Laundry for five people meant a couple of loads washed, dried, and folded every day; by Sunday night, there was to be nothing in the hamper. Each person was responsible for putting away their own clean clothes. The "laundry slave" for the week took care of putting away linens. Nobody ironed; that chore fell by the wayside along with nit-picking standards. The only critical ironing--Dad's work shirts--went to a commercial laundry.

Cooking meant planning and preparing a daily dinner meal that included a main dish, salad and a vegetable within a weekly budget. It also meant cleaning and sanitizing the kitchen before bed.

The weekend before the plan went into effect, everyone canceled all outside plans and told friends not to visit. The phone ringer was turned off and the answering machine volume turned down.

The family created an orderly house. They moved furniture and vacuumed under it, dusted around every book and candle, washed windows, scrubbed and waxed the kitchen floor. The basket of mismatched socks went away. Bags and boxes went to the thrift store, and out of season clothes were stored in labeled boxes. They made a shopping trip to stock up staples: groceries, cleaning supplies, paper products. This established an atmosphere of working together (like it or not, in some instances) and gave everyone a fair starting place.
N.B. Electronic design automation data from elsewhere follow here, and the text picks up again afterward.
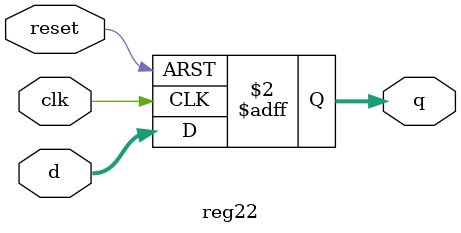
<source format=v>
module reg22 (
    input         clk,
    input         reset,         // active-high synchronous reset
    input  [21:0] d,
    output reg [21:0] q          // ACC
);
    always @(posedge clk or posedge reset) begin
        if (reset) q <= 22'd0;   // clear ACC when reset=1
        else       q <= d;       // load next value otherwise
    end
endmodule

</source>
Of course problems arose. Son, who hated the laundry duty, purposely ruined a load of gentle things. He replaced them from his paycheck. Daughter number one decided that Jello was a vegetable; daughter number two ordered pizza for three nights in a row and ate up a whole week's grocery budget.

Arguments got loud over who was changing clothes too often, or putting clean things back in the hamper, who left a mess in the bathroom or messed up the kitchen in the evenings. Not everybody liked the meals. Sometimes, some areas still got messy. But, overall, the situation was a dramatic improvement over the times when nobody cleaned anything.

But by the end of the first set of five weeks, the advantages of working together far outweighed the disadvantages. The kids learned to put a meal in the crockpot before school. They knew, when they had a chore they hated, that they only had to do this for one week. They all learned to respect each other's work because they all had to do the same thing sooner or later. Everyone knew where responsibility lay.

One more chore was added in after about three months: budgeting and paying bills. This one didn't follow the weekly rotation. Rather, on payday Thursdays for a two month stretch, one of the kids sat down with Mom and Dad to balance the checkbook and write out the checks.

This family kept the basic structure for two years, and it worked. The house became a tidy home where friends were welcomed without embarrassment. Everyone learned that as members of a household, they held responsibility for its management.

Mom got her degree, son left home able to manage an apartment on his own, and the girls were freed from a sense of obligation to perform, single-handedly, the drudge work of creating an organized home for their families.